Are you entitled to your share of the house if it is only in your partner’s name?
By:7 commentsJune 21, 2018
As any long-time reader of this blog will be aware, I am a staunch supporter of basic property rights for cohabitees. I strongly believe that, for example, if one cohabitee makes a significant contribution towards a property owned by the other cohabitee (i.e. usually the property in which they both lived), then they should be entitled to a share of that property if the relationship breaks down. In other words, I don’t think it is fair that the owning cohabitee should benefit from the efforts of the non-owning cohabitee.
A recent case demonstrates just how hard it can be under the current law for such a ‘contributing cohabitee’ to succeed with a claim for a share in a property owned by their former partner, and perhaps, therefore, the need for a fairer system.
The case was Dobson v Griffey, heard by His Honour Paul Matthews in the High Court last month (his judgment was handed down on the 10th of May). Note that the case was heard in the Chancery Division, rather than the Family Division, as cohabitee disputes such as this are not classified as ‘family’ matters, despite obviously having a strong ‘family’ element and many of the characteristics of a family dispute following the breakdown of a marriage or civil partnership.
As we will see, the fact that it is not a ‘family’ case is not a trivial matter for the claimant, as the case is determined according to complex rules which must seem quite alien to most claimants – how they could ever deal with such a claim without specialist legal advice, I don’t know.
Anyway, to the facts of the case.
The relationship between the parties began in October 2004, and by August 2006 they were living together, in a rented property. In February 2007 the defendant, Mr Griffey, purchased a farm in his sole name, with the aid of a mortgage. The parties lived together in the farmhouse. Their relationship broke down in December 2011, and the claimant, Ms Dobson, moved out in the following year. Between the purchase of the farm and the breakdown of the relationship various works of renovation and improvement were carried out to the farm, first to the stables and other parts to be used as a livery business, and later to the farmhouse itself.
HHJ Matthews explained Ms Dobson’s case thus:
“The claimant’s case is that, before the property was bought, there was an agreement between them as to their respective rights in relation to it and that the claimant relied to her detriment on that agreement by carrying out some of the works of renovation and improvement. Alternatively, an agreement to similar effect is to be inferred from the course of dealing between them. She has a fallback position that she had an expectation of being able to live at the farm for the rest of her life.”
Mr Griffey denied that there was any such agreement, and also minimised the extent to which Ms Dobson carried out or contributed to the works of renovation.
Obviously, Ms Dobson could not rely upon any law akin to that available upon divorce, where the court can adjust ownership of property, as it thinks fit. Instead, she had to rely upon the doctrines of ‘constructive trust’ and/or ‘proprietary estoppel’. These are explained by HHJ Matthews in his judgment, but essentially a ‘constructive trust’ is where the parties had a common intention that the property should be shared, and the non-owner acts to her detriment, in reliance of that intention. ‘Proprietary estoppel’ is similar, whereby the owner “by his words or conduct makes an assurance to or creates an expectation in the claimant.”

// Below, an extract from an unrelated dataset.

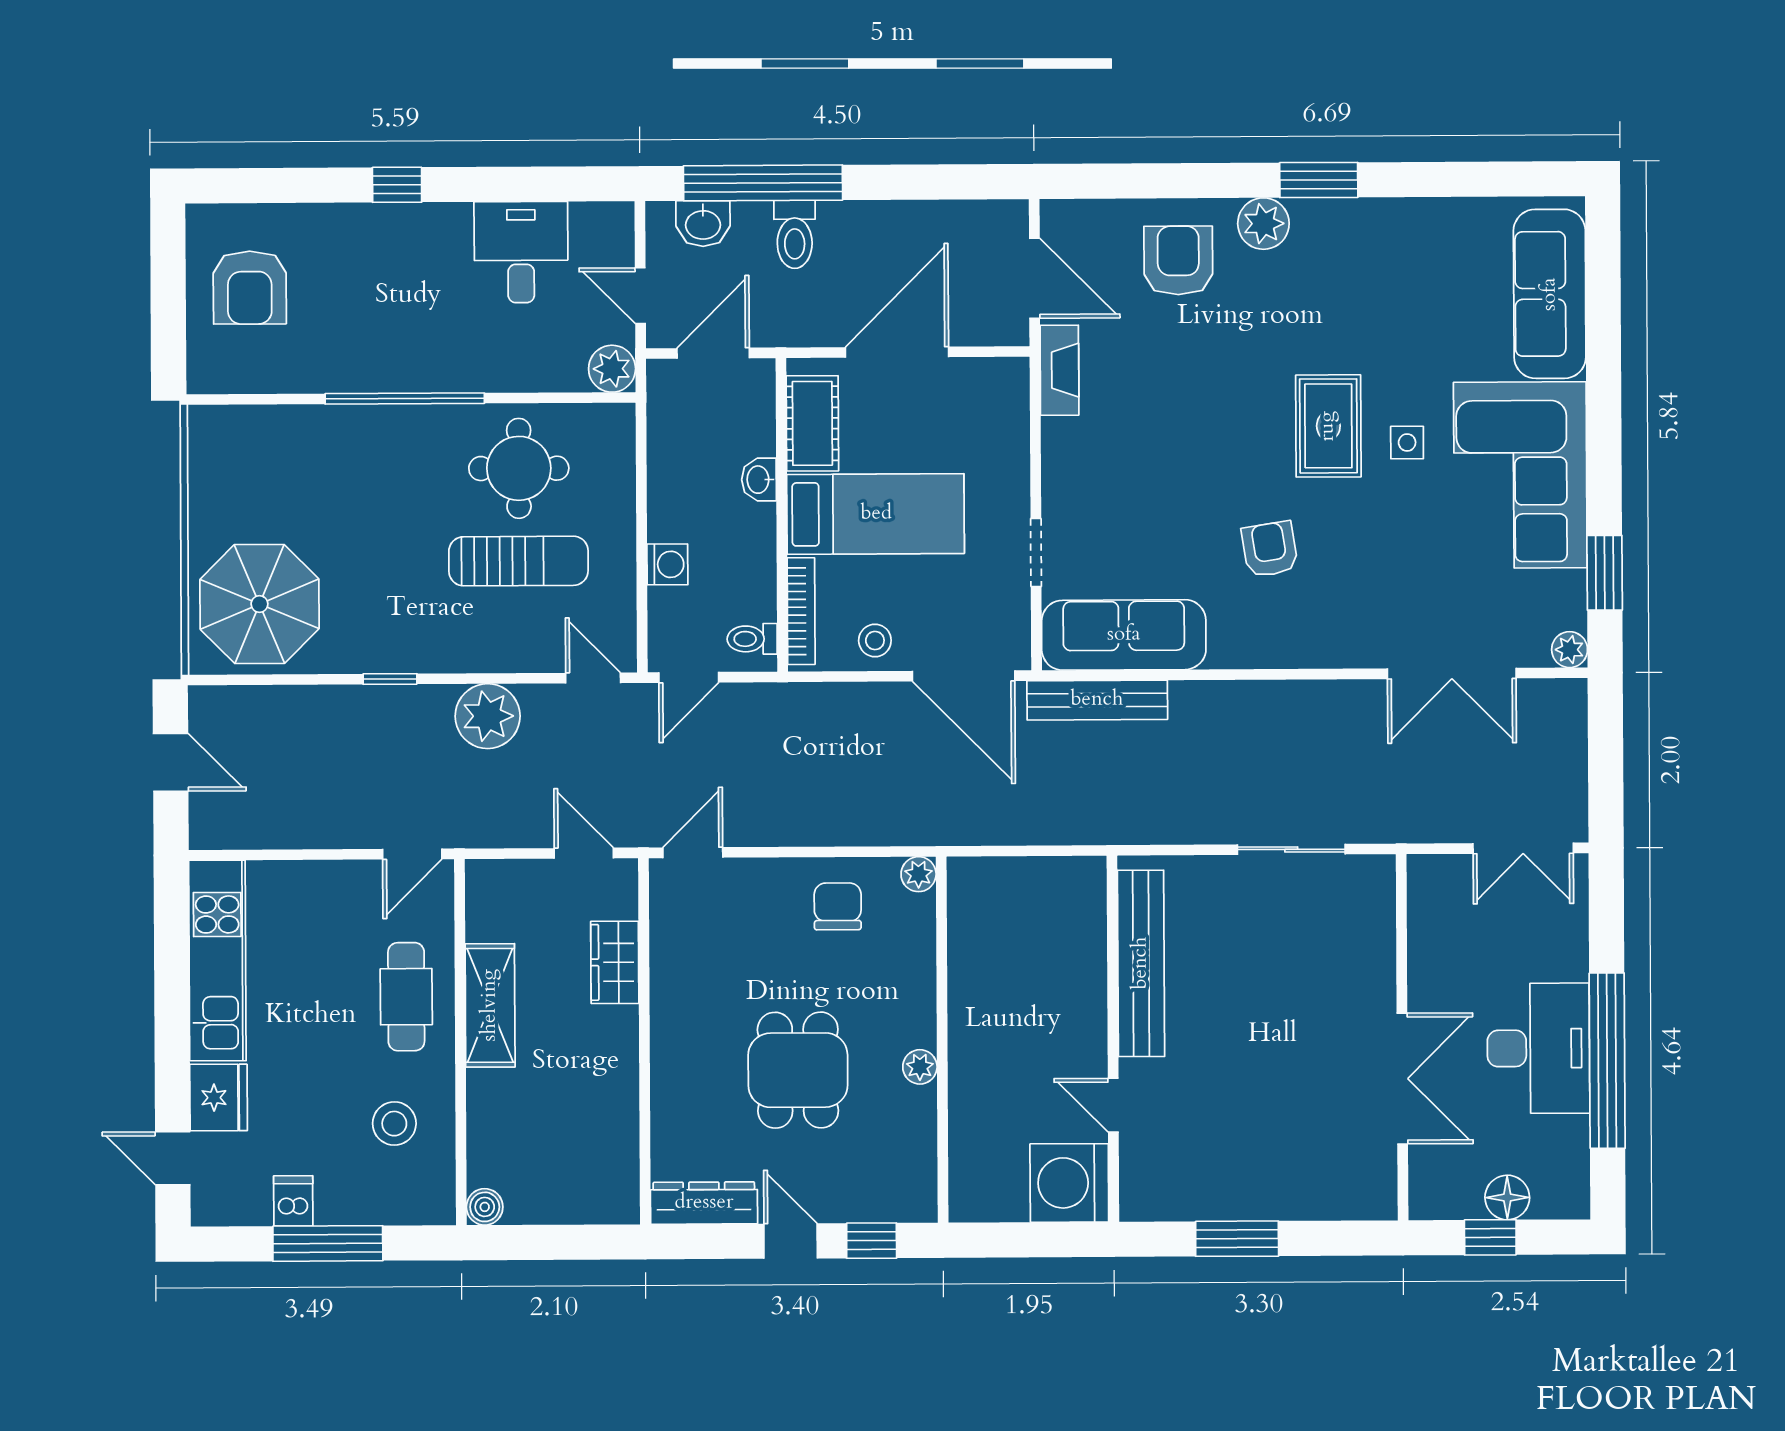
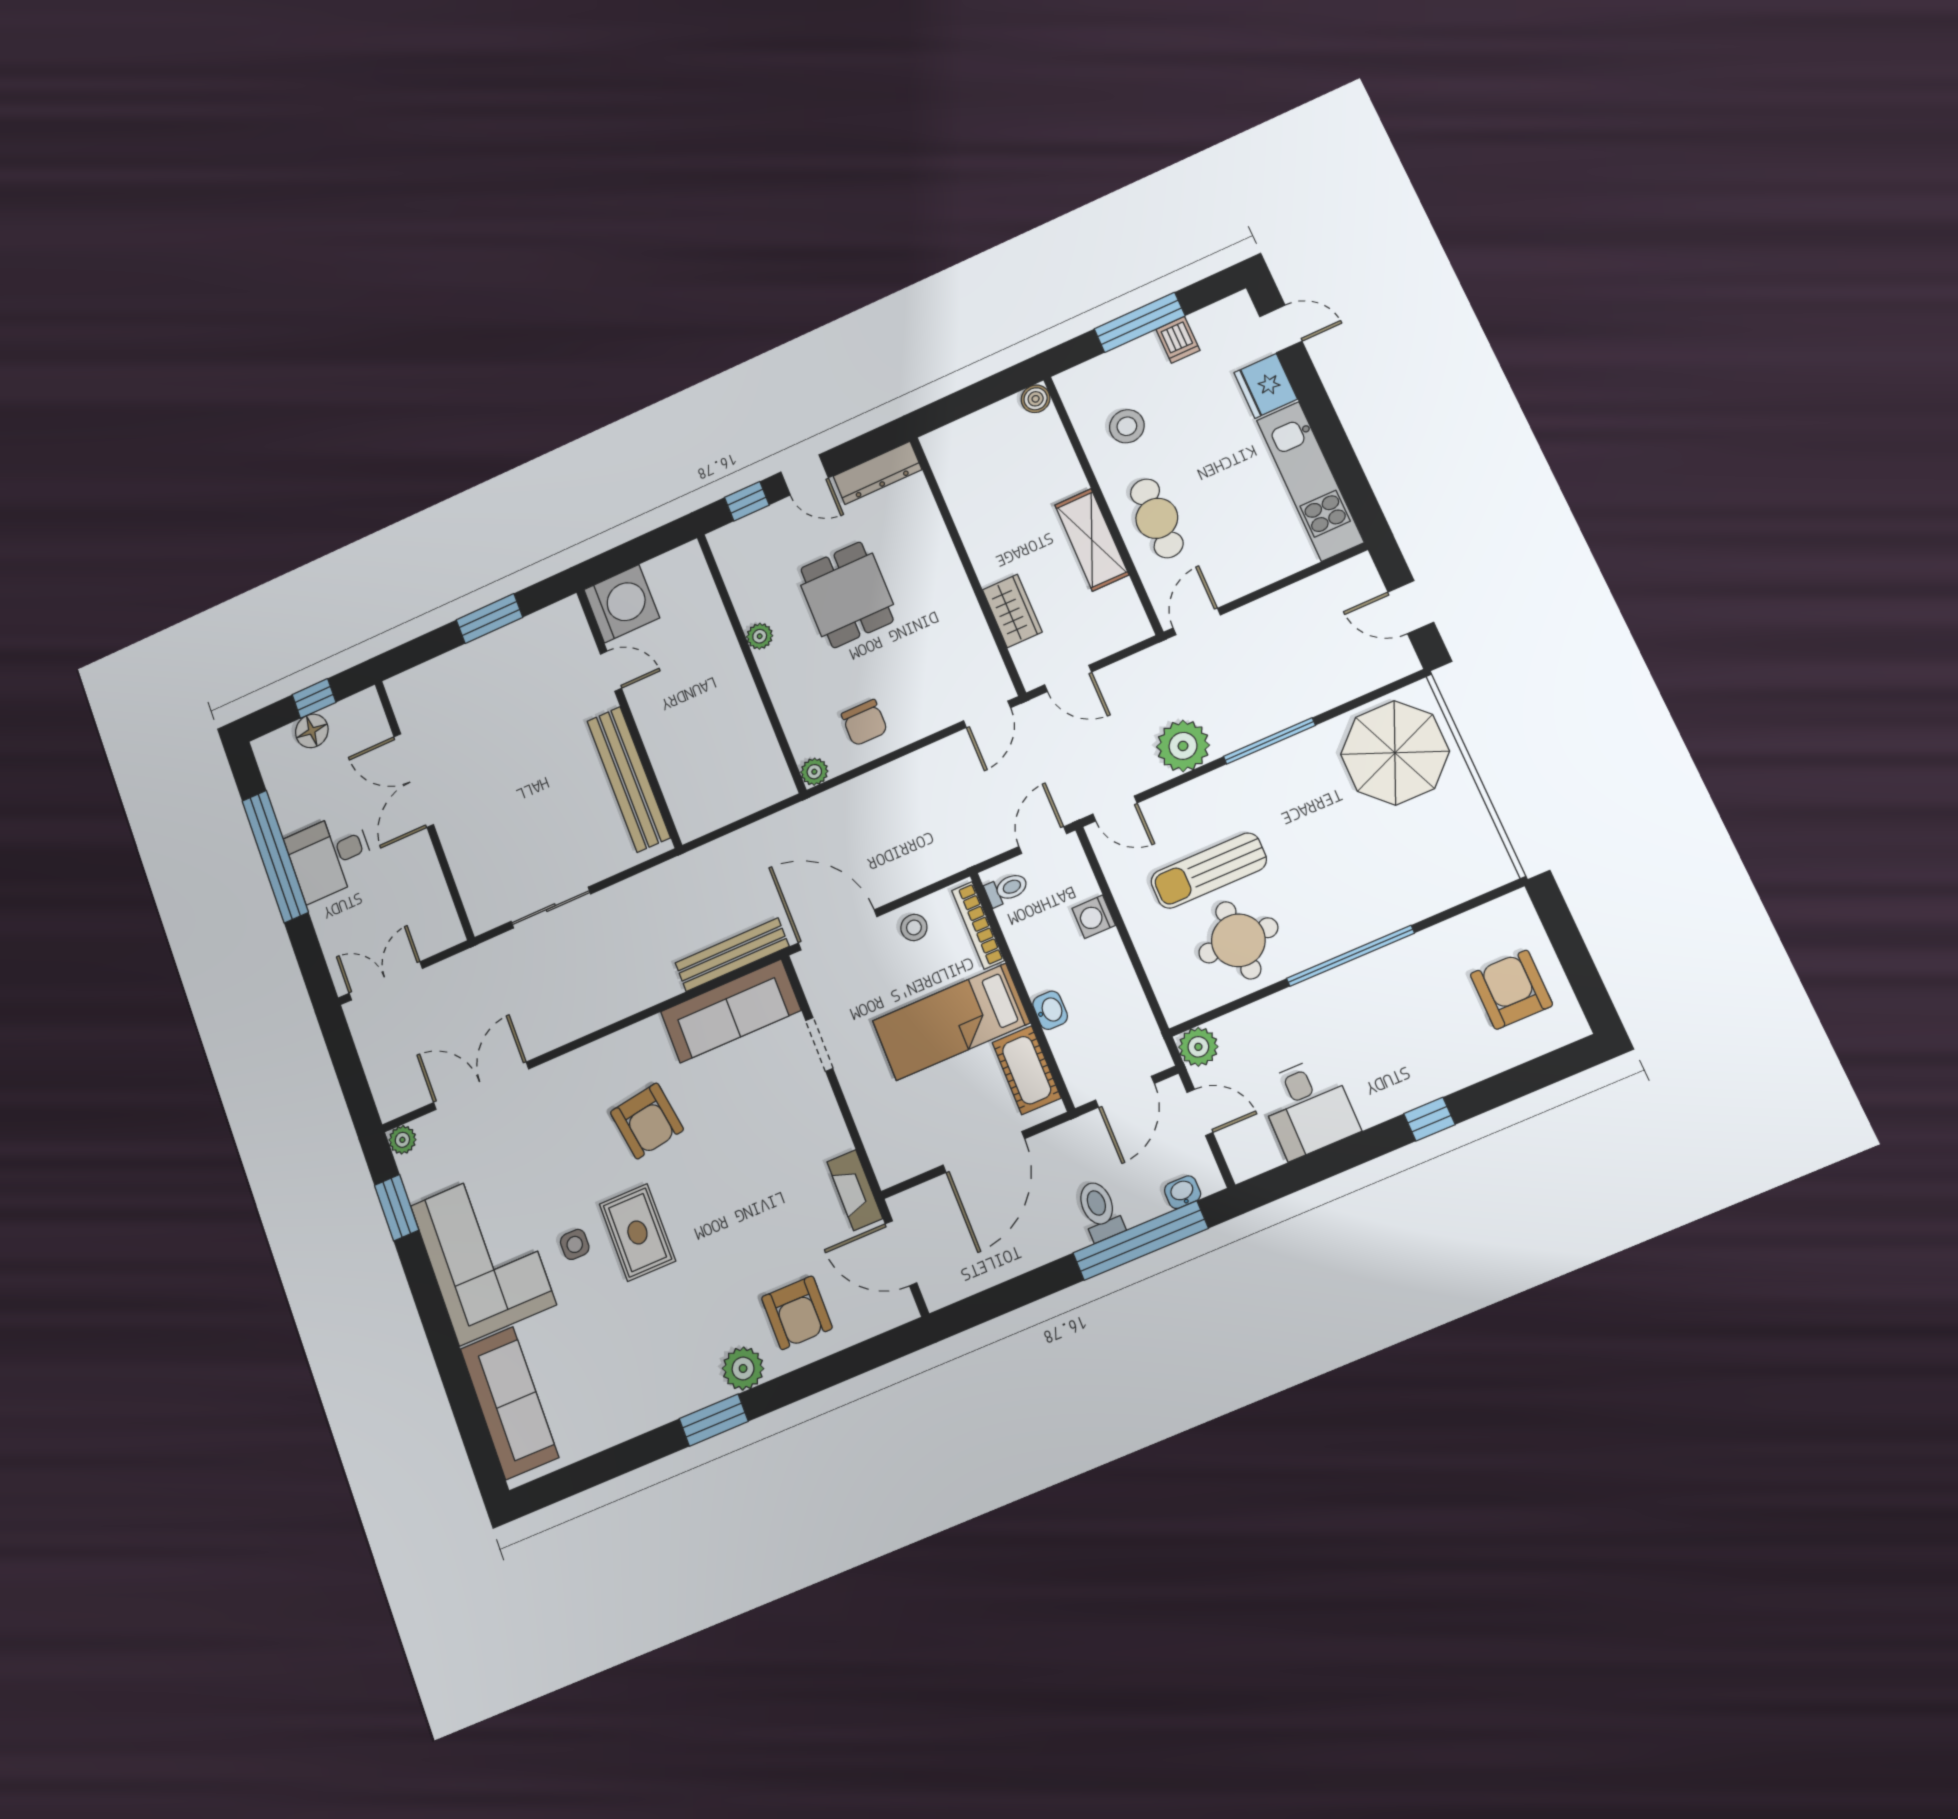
washbasin: (703, 224) -> (1183, 1192), width x0.72, depth x0.69
armchair: (1270, 549) -> (647, 1121), width x1.38, depth x1.38
window: (390, 679) -> (1269, 741), width x2.17
desk: (1538, 1048) -> (330, 856), width x0.73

To cut a long story short, HHJ Matthews found that Ms Dobson had done “significant work” to the property, had “made a real contribution by her labour and her supervision”, and during one period “did a great deal of heavy and laborious work”, which “amounted to a significant contribution to the renovations.” However, he held that none of this was done for the purpose of financial gain – her labour and commitment were simply “understandable in the context of their relationship and their intended long-term future together with children.”
Further, and crucially, whatever Ms Dobson’s intentions, HHJ Matthews could not infer that Mr Griffey’s intentions were to agree to share the property, or any profit that might be derived from it, with Ms Dobson. He had paid for everything, and had made no promise or assurance to Ms Dobson of an interest in the property, or that she could remain there for the rest of her life.
Accordingly, Ms Dobson’s claim was dismissed.
Has the law treated Ms Dobson unfairly? Well, to be honest, this is not necessarily a cut and dried case. The relevant part of the relationship was only four years, and there were no children. The typical sort of case where I see real unfairness, and therefore the need for reform, is where the relationship is much longer, often with children, and the non-owning party has therefore devoted a considerable part of their life to it – in those circumstances, I do not think it is fair that she (and it usually is ‘she’) should come away with nothing.